Ante la posibilidad de una educación para todos en Estados Unidos
January 28th, 2008
Estudiar no debe ser una posibilidad, sino más bien un derecho al que toda persona debería acceder sin necesidad de alcanzar ciertos requisitos. La capacidad económica de una persona no debería afectar el acceso a una educación de un mismo nivel para todos.
Determinar nuestras posibilidades frente a un aspecto determinado de la vida, siempre se ve relacionado con la capacidad económica, siempre es primordial contar con recursos si lo que se busca es acceder a estudios superiores de mayor nivel. La relación entre educación y posibilidades es directamente proporcional a cuanto dinero podemos invertir, y cuando más pobre se es, menos posibilidades se tiene. Hace unos días veía en un programa de televisión, como es que en algunos pueblos pequeños de la región andina en Sudamérica, el acceso a la educación es casi una fantasía. Las posibilidades de los niños, tanto como de los adultos de instruirse y aprender tradicionalmente en una escuela, son casi nulos. Según el programa, muchos de los niños que viven en zonas con un nivel de pobreza bastante alto, no tiene acceso a una educación adecuada, y lo que es peor, no tiene interés en educarse. No surge como una intención latente en ellos la necesidad de educarse, de ir a la escuela y aprender a leer y a escribir, la mayoría lo hace por una cuestión de necesidad, aprender a leer y escribir aumenta sus posibilidades en el negocio, les abre puertas para pactar en el comercio o en cualquier intento de hacer dinero, de sobrevivir y sacar adelante a su familia.
Según explicaba el programa de televisión, la razón del desinterés por la educación era que los objetivos planteados por las personas de este nivel económico eran a corto plazo, la necesidad de conseguir dinero para poder comer diariamente impedía dedicarle la mañana a los estudios, pues los estudios no son generadores de bienestar inmediato. Los niños a una determinada edad, tenían que elegir entre estudiar o trabajar, pocas veces podían cumplir con las dos tareas, pues se volvían ineficientes en una de ellas, casi siempre por cansancio y por una deteriorada dieta alimenticia. Pocos se decidían a seguir con los estudios y los que lo hacían, terminaban por dejarlos y ponerse a trabajar, ya sea por decisión propia o por una cuestión de obligación ante la difícil situación familiar. Convertirse en el sostén de la familia a corta edad implica responsabilidades muy grandes para un niño que debe muchas veces, olvidarse de ir a la escuela, de jugar y comer.

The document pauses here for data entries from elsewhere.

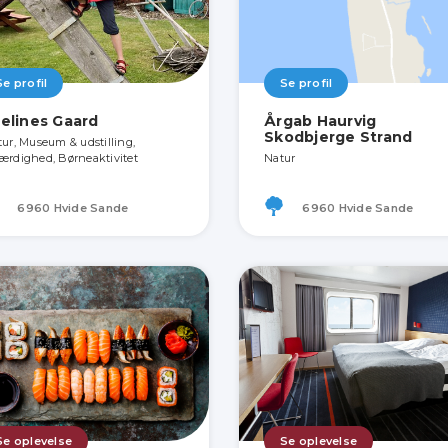
Se profil
Se profil
elines Gaard
Årgab Haurvig
Skodbjerge Strand
tur, Museum & udstilling,
ærdighed, Børneaktivitet
Natur
6960 Hvide Sande
6960 Hvide Sande
Se oplevelse
Se oplevelse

Deben hacerse cargo de toda la familia.
Por eso, si se desea realmente un cambio en el tema educativo, se debe empezar primero por cubrir necesidades anteriores a la educación, solo así se hará posible que el niño puede centrarse en los estudios, un niño bien alimentado y con la única preocupación que la escuela. Lamentablemente las realidades son distintas en cada lugar, las necesidades también. Es necesario un adecuado plan estratégico educativo que permita el desarrollo concentrado de una educación elemental capaz de llegar a los sectores menos favorecidos, solo así se puede pensar en una verdadera mejora social, educando.